A safari vest and plastic jungle hat are ready for checkout from the Lewiston City Library. That might not be what patrons typically picture on a library shelf, but Assistant Director Heather Stout believes they belong there.
Building early literacy skills for kids who aren’t yet in school isn’t about teaching them to read, Stout explained, it’s about getting them ready to read once they are in school — and that’s where the jungle hat comes in. The hat is a catalyst for developing narrative skills, which is technically what’s happening when your child puts it on and goes off to hunt for tigers in her bedroom.
And that’s why you can find a jungle hat — along with a safari vest, animal matching game, sturdy wooden jungle animal shape sorter, animal board book, picture book set in Tanzania and several activity sheets inside the Jungle kit, one of nearly 50 such literacy play kits that can be checked out from the library.
If this kind of learning sounds suspiciously fun, there’s plenty of kids who agree. The kits are a popular check-out item — the Doctor’s Office kit (with a coat and examination tools), Grocery Store kit (with a play cash register) and Animal Diversity kit (with several dress up noses, ears and tails) are among the favorites. Each kit comes with books, activities and items for play.
The first 20 literacy play kits were introduced when the library moved to its current location, though work began on them long before then. Although building early literacy through play is an emphasis for libraries nationwide, the idea of making related items available for check-out wasn’t something Stout had seen anywhere. She credits grant money and a group of retired teachers with getting the idea off the ground. Additional grants and community sponsorships have made later additions possible.
Potlatch Federal Credit Union is the first business to sponsor a kit and three Money Smarts kits were added to the collection last November. The contents are similar to those of the other kits, but with a money theme: an illustrated story about saving money, a money-related board book for younger users and billfold with play money. Also included are re-usable writing activity sheets, a cut-and-paste worksheet, a collection of simple poems and other activities.
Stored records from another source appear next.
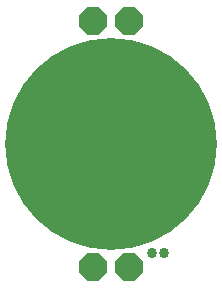
<source format=gbs>
G75*
%MOIN*%
%OFA0B0*%
%FSLAX25Y25*%
%IPPOS*%
%LPD*%
%AMOC8*
5,1,8,0,0,1.08239X$1,22.5*
%
%ADD10C,0.70600*%
%ADD11OC8,0.09200*%
%ADD12C,0.04362*%
%ADD13C,0.03378*%
D10*
X0056082Y0047850D03*
D11*
X0050082Y0006850D03*
X0062082Y0006850D03*
X0062082Y0088850D03*
X0050082Y0088850D03*
D12*
X0068582Y0069100D03*
X0068582Y0064100D03*
X0069832Y0057850D03*
X0074832Y0057850D03*
X0069832Y0036600D03*
X0064832Y0030350D03*
X0064832Y0025350D03*
D13*
X0069832Y0011600D03*
X0073582Y0011600D03*
M02*

</source>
As a bonus, kids who check out the Money Smarts kit get to keep the plastic Potlatch credit union piggy bank that comes with it.
“It’s all about having fun and playing and through the play they’re building their knowledge base,” Stout said. The Money Smarts kit, for example, introduces counting, money recognition and the concept of saving in a simple, playful way and utilizes several early literacy skills like rhyming, writing and learning new words.
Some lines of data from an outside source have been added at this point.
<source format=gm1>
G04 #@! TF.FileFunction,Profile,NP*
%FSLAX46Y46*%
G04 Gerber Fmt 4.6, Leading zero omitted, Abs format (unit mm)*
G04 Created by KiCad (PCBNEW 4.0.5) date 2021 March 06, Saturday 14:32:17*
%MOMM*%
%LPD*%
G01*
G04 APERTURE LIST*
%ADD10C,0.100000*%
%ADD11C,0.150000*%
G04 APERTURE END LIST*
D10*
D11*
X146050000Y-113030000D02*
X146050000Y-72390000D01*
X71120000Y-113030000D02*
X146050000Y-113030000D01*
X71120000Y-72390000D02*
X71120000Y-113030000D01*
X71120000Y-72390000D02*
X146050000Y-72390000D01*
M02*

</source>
Their take-home popularity was no surprise for Stout — what was, however, was the amount of in-library use they get. Not only do grandparents, moms and dads pull out the sets when they’re visiting for storytime, but Stout has noticed that some parents meet at the library for playdates to play with them. Another thing she noticed over the holiday season was grandparents who checked them out for visiting grandkids.
The literacy play kits have a two-week check-out time and can be reserved online like any other Valnet item. The kit items are labeled and each kit includes a content list to minimize lost items, which are an inevitability. Returned kits are disinfected and replenished prior to reshelving.
Take-home learning play is available at other regional libraries including:
“L.O.C.K.E.R. Boxes from Neill Public Library in Pullman, which stands for “Learning Opportunities, Connecting Kids, Experiencing Reading.” Each of the 28 kits available for check-out includes items such as books, DVDs, activities and manipulatives.
Bonnie Belle bags from the Whitman County Library. Each of the nearly 20 take-home backpacks are age-specific and have a different theme. They’re available from various branches of the Whitman County Library.